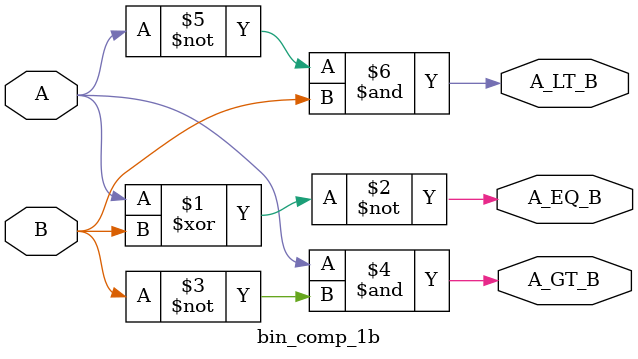
<source format=v>
module bin_comp_1b(output A_EQ_B, A_GT_B, A_LT_B, input A, B);
    assign  A_EQ_B = ~(A ^  B),
            A_GT_B =   A & ~B ,
            A_LT_B =  ~A &  B ;

endmodule
</source>
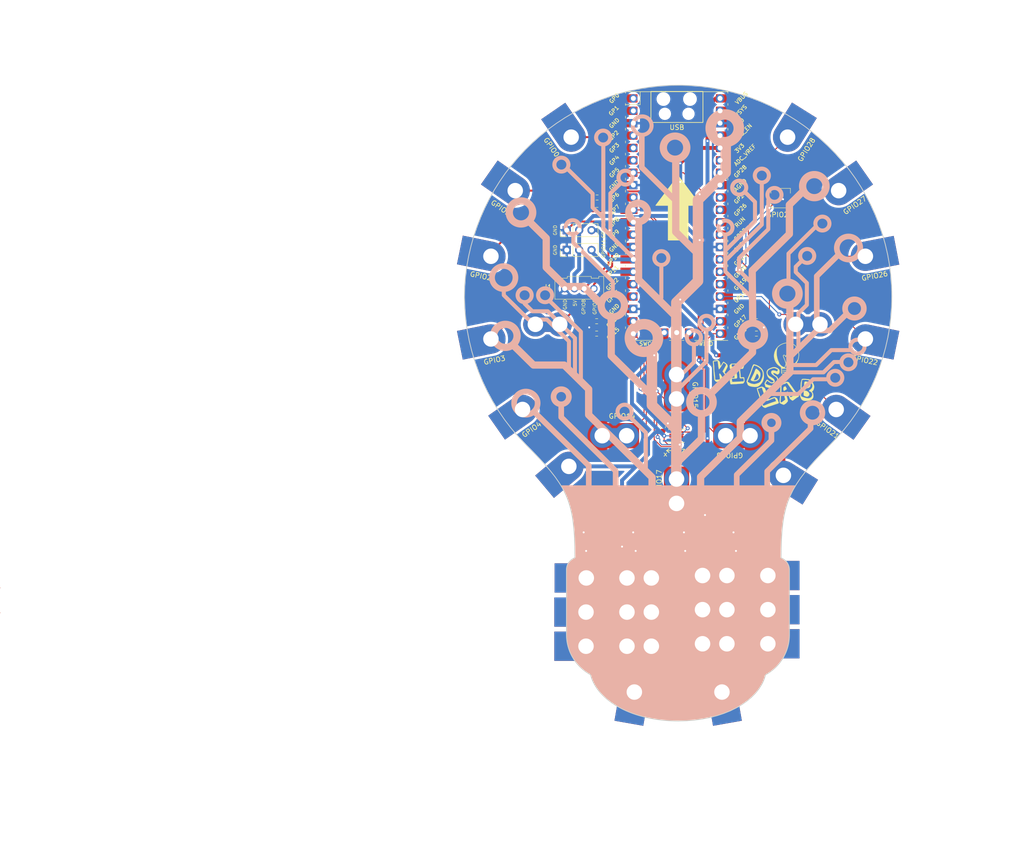
<source format=kicad_pcb>
(kicad_pcb (version 20221018) (generator pcbnew)

  (general
    (thickness 1.6)
  )

  (paper "A4")
  (layers
    (0 "F.Cu" signal)
    (31 "B.Cu" signal)
    (32 "B.Adhes" user "B.Adhesive")
    (33 "F.Adhes" user "F.Adhesive")
    (34 "B.Paste" user)
    (35 "F.Paste" user)
    (36 "B.SilkS" user "B.Silkscreen")
    (37 "F.SilkS" user "F.Silkscreen")
    (38 "B.Mask" user)
    (39 "F.Mask" user)
    (40 "Dwgs.User" user "User.Drawings")
    (41 "Cmts.User" user "User.Comments")
    (42 "Eco1.User" user "User.Eco1")
    (43 "Eco2.User" user "User.Eco2")
    (44 "Edge.Cuts" user)
    (45 "Margin" user)
    (46 "B.CrtYd" user "B.Courtyard")
    (47 "F.CrtYd" user "F.Courtyard")
    (48 "B.Fab" user)
    (49 "F.Fab" user)
    (50 "User.1" user)
    (51 "User.2" user)
    (52 "User.3" user)
    (53 "User.4" user)
    (54 "User.5" user)
    (55 "User.6" user)
    (56 "User.7" user)
    (57 "User.8" user)
    (58 "User.9" user)
  )

  (setup
    (stackup
      (layer "F.SilkS" (type "Top Silk Screen") (color "Black"))
      (layer "F.Paste" (type "Top Solder Paste"))
      (layer "F.Mask" (type "Top Solder Mask") (color "White") (thickness 0.01))
      (layer "F.Cu" (type "copper") (thickness 0.035))
      (layer "dielectric 1" (type "core") (color "FR4 natural") (thickness 1.51) (material "FR4") (epsilon_r 4.5) (loss_tangent 0.02))
      (layer "B.Cu" (type "copper") (thickness 0.035))
      (layer "B.Mask" (type "Bottom Solder Mask") (color "White") (thickness 0.01))
      (layer "B.Paste" (type "Bottom Solder Paste"))
      (layer "B.SilkS" (type "Bottom Silk Screen") (color "Black"))
      (copper_finish "None")
      (dielectric_constraints no)
    )
    (pad_to_mask_clearance 0)
    (pcbplotparams
      (layerselection 0x00010fc_ffffffff)
      (plot_on_all_layers_selection 0x0000000_00000000)
      (disableapertmacros false)
      (usegerberextensions true)
      (usegerberattributes true)
      (usegerberadvancedattributes true)
      (creategerberjobfile true)
      (dashed_line_dash_ratio 12.000000)
      (dashed_line_gap_ratio 3.000000)
      (svgprecision 6)
      (plotframeref false)
      (viasonmask false)
      (mode 1)
      (useauxorigin false)
      (hpglpennumber 1)
      (hpglpenspeed 20)
      (hpglpendiameter 15.000000)
      (dxfpolygonmode true)
      (dxfimperialunits true)
      (dxfusepcbnewfont true)
      (psnegative false)
      (psa4output false)
      (plotreference true)
      (plotvalue false)
      (plotinvisibletext false)
      (sketchpadsonfab false)
      (subtractmaskfromsilk true)
      (outputformat 1)
      (mirror false)
      (drillshape 0)
      (scaleselection 1)
      (outputdirectory "../gerber-files/jlcpcb/")
    )
  )

  (net 0 "")
  (net 1 "GPIO10")
  (net 2 "GPIO11")
  (net 3 "GPIO12")
  (net 4 "GND")
  (net 5 "GPIO14")
  (net 6 "GPIO15")
  (net 7 "GPIO16")
  (net 8 "GPIO17")
  (net 9 "GPIO20{slash}Buzzer")
  (net 10 "GPIO9{slash}GROVE_RX")
  (net 11 "GPIO8{slash}GROVE_TX")
  (net 12 "+5V")
  (net 13 "+3V3")
  (net 14 "Net-(D1-DOUT)")
  (net 15 "Net-(D2-DOUT)")
  (net 16 "Net-(D3-DOUT)")
  (net 17 "unconnected-(D4-DOUT-Pad2)")
  (net 18 "Net-(U1-GPIO13)")
  (net 19 "Net-(U1-GPIO0)")
  (net 20 "Net-(U1-GPIO1)")
  (net 21 "Net-(U1-GPIO2)")
  (net 22 "Net-(U1-GPIO3)")
  (net 23 "Net-(U1-GPIO4)")
  (net 24 "Net-(U1-GPIO28_ADC2)")
  (net 25 "Net-(U1-GPIO27_ADC1)")
  (net 26 "Net-(U1-GPIO26_ADC0)")
  (net 27 "Net-(U1-GPIO22)")
  (net 28 "Net-(U1-GPIO21)")
  (net 29 "Net-(U1-GPIO18)")
  (net 30 "GPIO6{slash}SDA1")
  (net 31 "GPIO7{slash}SCL1")
  (net 32 "GPIO5{slash}INTR")
  (net 33 "unconnected-(U1-GPIO19-Pad25)")
  (net 34 "unconnected-(U1-RUN-Pad30)")
  (net 35 "unconnected-(U1-AGND-Pad33)")
  (net 36 "unconnected-(U1-ADC_VREF-Pad35)")
  (net 37 "unconnected-(U1-3V3_EN-Pad37)")
  (net 38 "unconnected-(U1-VSYS-Pad39)")
  (net 39 "unconnected-(U1-SWCLK-Pad41)")
  (net 40 "unconnected-(U1-GND-Pad42)")
  (net 41 "unconnected-(U1-SWDIO-Pad43)")
  (net 42 "unconnected-(U2-INT2-Pad9)")
  (net 43 "unconnected-(U2-NC-Pad10)")
  (net 44 "unconnected-(U2-NC-Pad11)")

  (footprint "Resistor_SMD:R_0603_1608Metric" (layer "F.Cu") (at 133.223 86.995 180))

  (footprint "kidslab:Edgeconnector" (layer "F.Cu") (at 127.938 49.154 124.5))

  (footprint "kidslab:birne" (layer "F.Cu") (at 149.938 82.287721))

  (footprint "kidslab:Edgeconnector" (layer "F.Cu") (at 171.612805 118.662992 -32))

  (footprint "pi-pico:RPi_Pico_SMD_TH" (layer "F.Cu") (at 149.638 65.424))

  (footprint "kidslab:Edgeconnector" (layer "F.Cu") (at 168.438 146.154))

  (footprint "kidslab:KrokoConnector" (layer "F.Cu") (at 176.53 87.63))

  (footprint "kidslab:Edgeconnector" (layer "F.Cu") (at 188.438 73.654 11))

  (footprint "kidslab:Edgeconnector" (layer "F.Cu") (at 182.938 60.154 35))

  (footprint "kidslab:Edgeconnector" (layer "F.Cu") (at 182.438 105.154 -35.5))

  (footprint "kidslab:Edgeconnector" (layer "F.Cu") (at 130.938 153.654 180))

  (footprint "Resistor_SMD:R_0603_1608Metric" (layer "F.Cu") (at 133.287 64.1604))

  (footprint "kidslab:KrokoConnector" (layer "F.Cu") (at 157.438 139.154))

  (footprint "kidslab:Buzzer-FUET-4020" (layer "F.Cu") (at 170.9648 61.7474))

  (footprint "kidslab:Edgeconnector" (layer "F.Cu") (at 158.938 163.154 -80))

  (footprint "kidslab:Edgeconnector" (layer "F.Cu") (at 127.438 116.832 -140))

  (footprint "Capacitor_SMD:C_0603_1608Metric" (layer "F.Cu") (at 145.682 134.112 180))

  (footprint "kidslab:Edgeconnector" (layer "F.Cu") (at 117.938 105.154 -145))

  (footprint "kidslab:Kroko_Arrow" (layer "F.Cu") (at 149.606 100.388 -90))

  (footprint "Capacitor_SMD:C_0603_1608Metric" (layer "F.Cu") (at 149.606 107.95 180))

  (footprint "kidslab:Edgeconnector" (layer "F.Cu") (at 168.438 139.154))

  (footprint "Capacitor_SMD:C_0603_1608Metric" (layer "F.Cu") (at 166.116 134.112 180))

  (footprint "Capacitor_SMD:C_0603_1608Metric" (layer "F.Cu") (at 135.509 134.112 180))

  (footprint "kidslab:WS2812B-Mini" (layer "F.Cu") (at 164.62 131.205 180))

  (footprint "kidslab:Edgeconnector" (layer "F.Cu") (at 111.438 90.654 -168.5))

  (footprint "kidslab:Edgeconnector" (layer "F.Cu") (at 116.438 60.154 145))

  (footprint "kidslab:Edgeconnector" (layer "F.Cu") (at 140.938 163.154 -100))

  (footprint "kidslab:HY-4A-THT" (layer "F.Cu") (at 129.6576 80.3148 180))

  (footprint "kidslab:KrokoConnector" (layer "F.Cu") (at 157.438 153.154))

  (footprint "kidslab:Edgeconnector" (layer "F.Cu") (at 130.998 139.654 180))

  (footprint "kidslab:WS2812B-Mini" (layer "F.Cu") (at 134.14 131.205 180))

  (footprint "kidslab:Edgeconnector" (layer "F.Cu") (at 111.438 73.654 168.5))

  (footprint "kidslab:Edgeconnector" (layer "F.Cu") (at 168.438 153.154))

  (footprint "Resistor_SMD:R_0603_1608Metric" (layer "F.Cu") (at 165.989 86.995))

  (footprint "kidslab:KrokoConnector" (layer "F.Cu") (at 141.938 146.654))

  (footprint "kidslab:KrokoConnector" (layer "F.Cu") (at 141.938 153.654))

  (footprint "Package_LGA:LGA-14_3x2.5mm_P0.5mm_LayoutBorder3x4y" (layer "F.Cu") (at 149.606 110.474 180))

  (footprint "Resistor_SMD:R_0603_1608Metric" (layer "F.Cu") (at 133.223 89.535 180))

  (footprint "kidslab:WS2812B-Mini" (layer "F.Cu") (at 154.46 131.205 180))

  (footprint "kidslab:Kroko_Arrow" (layer "F.Cu") (at 136.828 110.474))

  (footprint "kidslab:KrokoConnector" (layer "F.Cu") (at 141.938 139.654))

  (footprint "Capacitor_SMD:C_0603_1608Metric" (layer "F.Cu") (at 146.812 108.725 90))

  (footprint "Connector_PinHeader_2.54mm:PinHeader_1x03_P2.54mm_Vertical" (layer "F.Cu") (at 127.093 72.382 90))

  (footprint "kidslab:Edgeconnector" (layer "F.Cu") (at 130.938 146.654 180))

  (footprint "Connector_PinHeader_2.54mm:PinHeader_1x03_P2.54mm_Vertical" (layer "F.Cu") (at 127.093 68.318 90))

  (footprint "kidslab:WS2812B-Mini" (layer "F.Cu") (at 144.3 131.205 180))

  (footprint "kidslab:Edgeconnector" (layer "F.Cu") (at 172.438 49.154 58))

  (footprint "kidslab:KrokoConnector" (layer "F.Cu") (at 157.438 146.154))

  (footprint "kidslab:KrokoConnector" (layer "F.Cu") (at 123.15 87.63))

  (footprint "Resistor_SMD:R_0603_1608Metric" (layer "F.Cu") (at 165.989 89.535))

  (footprint "kidslab:Edgeconnector" (layer "F.Cu") (at 188.438 90.654 -11.5))

  (footprint "Resistor_SMD:R_0603_1608Metric" (layer "F.Cu") (at 133.3124 61.6204))

  (footprint "kidslab:Kroko_Arrow" (layer "F.Cu")
    (tstamp ec9f48cc-70de-4a2e-852f-8033c062e92a)
    (at 149.606 121.904 90)
    (property "Sheetfile" "components-sheet.kicad_sch")
    (property "Sheetname" "Components")
    (property "exclude_from_bom" "")
    (path "/fe3cb29b-5b2e-4797-a46c-7df643663d6c/558d604a-e3a5-4489-b0e7-7b196ca32158")
    (attr through_hole exclude_from_pos_files exclude_from_bom)
    (fp_text reference "GPIO17" (at 1.762 -3.556 90 unlocked) (layer "F.SilkS")
        (effects (font (size 1 1) (thickness 0.15)))
      (tstamp 1f3e4f3c-55cc-4eef-914f-7e5699427809)
    )
    (fp_text value "arrow" (at 0 1 
... [1162394 chars truncated]
</source>
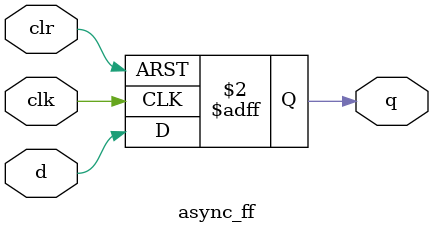
<source format=sv>
/*
The clk_sync module uses 4 asynchronized flip flops in order to produce a synchronized clk signal.
The module is adapted from the schematic after page 48 in lecture 4b / Last question of HW1.
This module will be used by the top level module to synchronize the 22kHz signal and 27MHz signal which was divided. This means that when the 27MHz has a posedge, so should the 22kHz clk. 
*/

module clk_sync(outClk, async_clk, out_sync_clk);

input logic outClk, async_clk;
output logic out_sync_clk;

logic q_a, q_b, q_c, q_d;

async_ff ff_a (.clk(async_clk), .clr(!async_clk & q_c), .d(1'b1), .q(q_a));
async_ff ff_b (.clk(outClk), .clr(1'b0), .d(q_a), .q(q_b));
async_ff ff_c (.clk(outClk), .clr(1'b0), .d(q_b), .q(q_c));
async_ff ff_d (.clk(outClk), .clr(1'b0), .d(q_c), .q(q_d));

assign out_sync_clk = !q_d & q_c;

endmodule

// Asynchronized d flip flop that can be connected in sequence
module async_ff (clk, clr, d, q);
input logic clk, clr, d;
output logic q;

always_ff @(posedge clk or posedge clr) begin
	if (clr) q <= 1'b0;
	else q <= d;
end

endmodule

</source>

^^^^

▸ **TASK DETAILS**
Please transcribe exactly the part of the records that opens with the line containing "172.438 49.154 58))" and closes with the line containing "async_ff ff_b (.clk(outClk), .clr(1'b0), .d(q_a), .q(q_b));", both ends included, and leave out the pictures.

▸ **ANSWER TO THIS TASK**
  (footprint "kidslab:Edgeconnector" (layer "F.Cu") (at 172.438 49.154 58))

  (footprint "kidslab:KrokoConnector" (layer "F.Cu") (at 157.438 146.154))

  (footprint "kidslab:KrokoConnector" (layer "F.Cu") (at 123.15 87.63))

  (footprint "Resistor_SMD:R_0603_1608Metric" (layer "F.Cu") (at 165.989 89.535))

  (footprint "kidslab:Edgeconnector" (layer "F.Cu") (at 188.438 90.654 -11.5))

  (footprint "Resistor_SMD:R_0603_1608Metric" (layer "F.Cu") (at 133.3124 61.6204))

  (footprint "kidslab:Kroko_Arrow" (layer "F.Cu")
    (tstamp ec9f48cc-70de-4a2e-852f-8033c062e92a)
    (at 149.606 121.904 90)
    (property "Sheetfile" "components-sheet.kicad_sch")
    (property "Sheetname" "Components")
    (property "exclude_from_bom" "")
    (path "/fe3cb29b-5b2e-4797-a46c-7df643663d6c/558d604a-e3a5-4489-b0e7-7b196ca32158")
    (attr through_hole exclude_from_pos_files exclude_from_bom)
    (fp_text reference "GPIO17" (at 1.762 -3.556 90 unlocked) (layer "F.SilkS")
        (effects (font (size 1 1) (thickness 0.15)))
      (tstamp 1f3e4f3c-55cc-4eef-914f-7e5699427809)
    )
    (fp_text value "arrow" (at 0 1 
... [1162394 chars truncated]
</source>
<source format=sv>
/*
The clk_sync module uses 4 asynchronized flip flops in order to produce a synchronized clk signal.
The module is adapted from the schematic after page 48 in lecture 4b / Last question of HW1.
This module will be used by the top level module to synchronize the 22kHz signal and 27MHz signal which was divided. This means that when the 27MHz has a posedge, so should the 22kHz clk. 
*/

module clk_sync(outClk, async_clk, out_sync_clk);

input logic outClk, async_clk;
output logic out_sync_clk;

logic q_a, q_b, q_c, q_d;

async_ff ff_a (.clk(async_clk), .clr(!async_clk & q_c), .d(1'b1), .q(q_a));
async_ff ff_b (.clk(outClk), .clr(1'b0), .d(q_a), .q(q_b));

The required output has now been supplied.